Tuesday, February 3, 2015

The Portland Company: Maine Industrial Vernacular


The Portland Company, founded in 1846, built and fixed locomotives for the Atlantic & St Lawrence Railway, (AKA the St Lawrence & Atlantic, in Canada). The ST L & A connected Montreal with Portland, Maine, the nearest year-round Atlantic port to central and western Canada.
The Portland Company property is being developed. The final shape of the project hasn't been settled yet, but there's concern in the neighborhood that condominium development on the site will clog the generous views of waterfront available from most streets on that slope of Munjoy Hill.
The Portland Co. buildings remind me of Civil War-era photographs of the tobacco warehouses in Richmond. Same era, I think...humble unsung redbrick. The tobacco warehouse below was an (infamous) prison for captured Yankee soldiers, which is the only reason anyone bothered to take a photograph of it.
The Grand Trunk Railway took over the St L & A line and ran trains from Montreal through New England its India Street Station in Portland, near The Portland Company yards. (The GTR also brought thousands of French Canadian workers to the Maine textile towns of Biddeford, Waterville, Lewiston, Brunswick.)
The India Street Station is gone, but the GTR's railway and steamship office is still there.

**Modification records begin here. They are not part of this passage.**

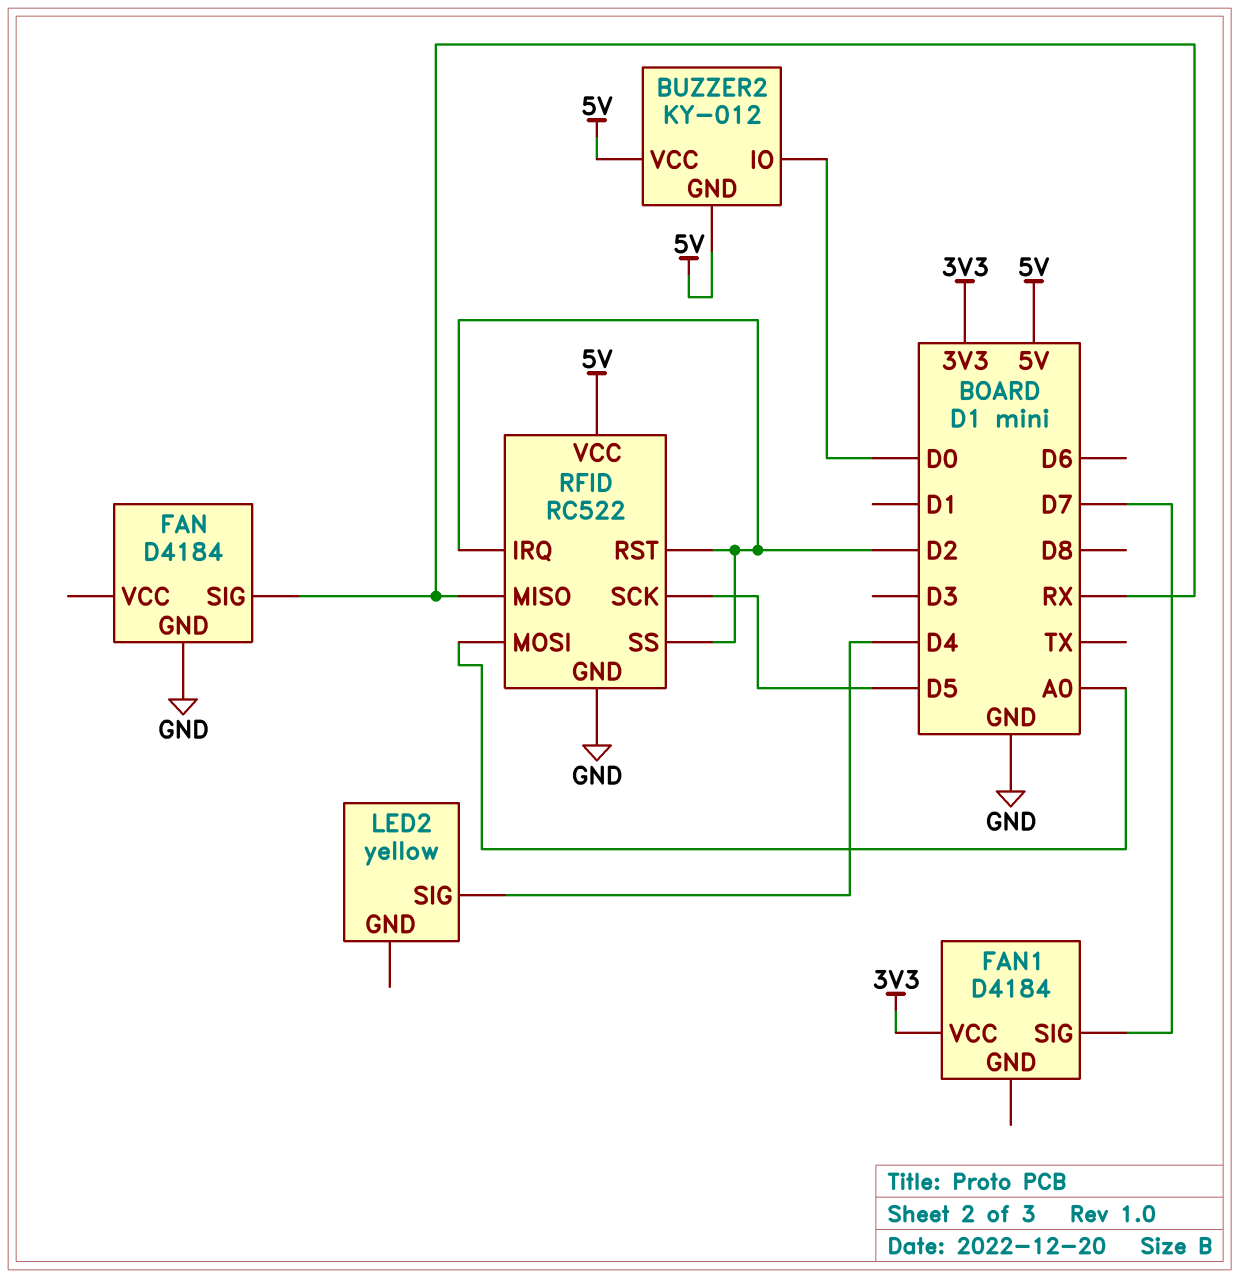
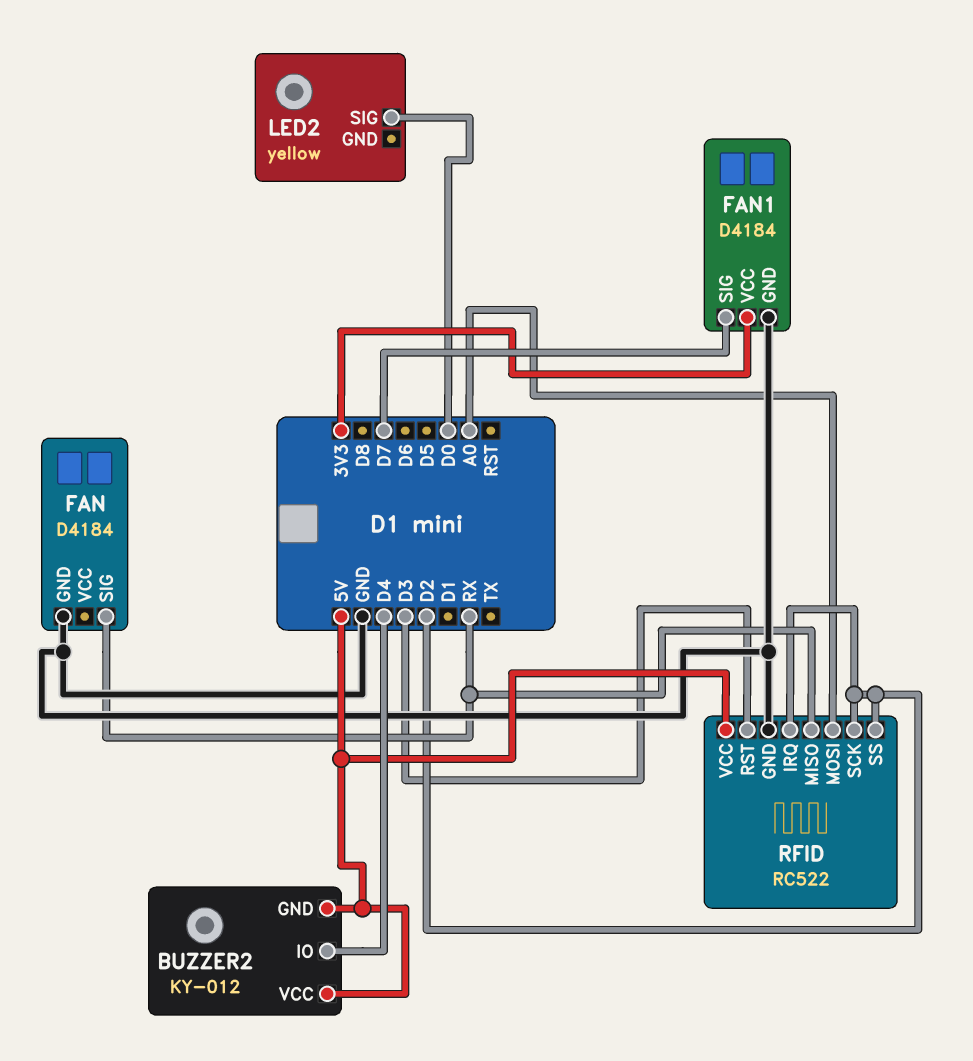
BUZZER2 pin IO: D0 -> D4
FAN1 pin GND: none -> GND
LED2 pin SIG: D4 -> D0
RFID pin RST: D2 -> D3
RFID pin SCK: D5 -> D2

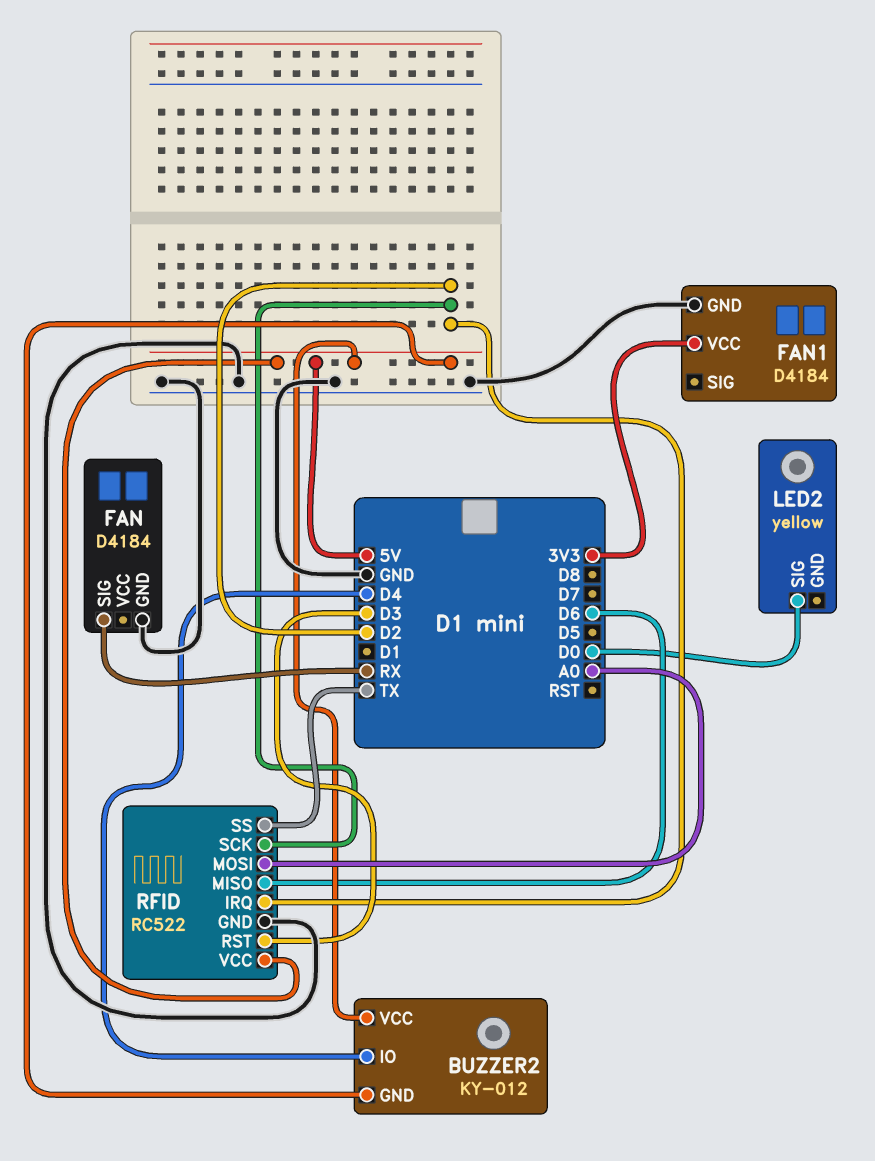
FAN1 pin SIG: D7 -> none
RFID pin MISO: RX -> D6
RFID pin SS: D2 -> TX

The GTR building dates from 1909 and is vacant. I don't believe it is part of the Portland Company parcel, but that whole zone of the waterfront seems to be up for grabs--Portland had better watch out or it's going to be smothered under piles of condos. Big (and I mean BIG) cruise ships have started calling in summer, flooding the area with sudden throngs of bored & antsy shopaholics. The mix of stores along Commercial Street and in the Old Port is getting less interesting by the month as merchants are facing jacked-up rents that can only be paid by high-volume tchotchke parlors.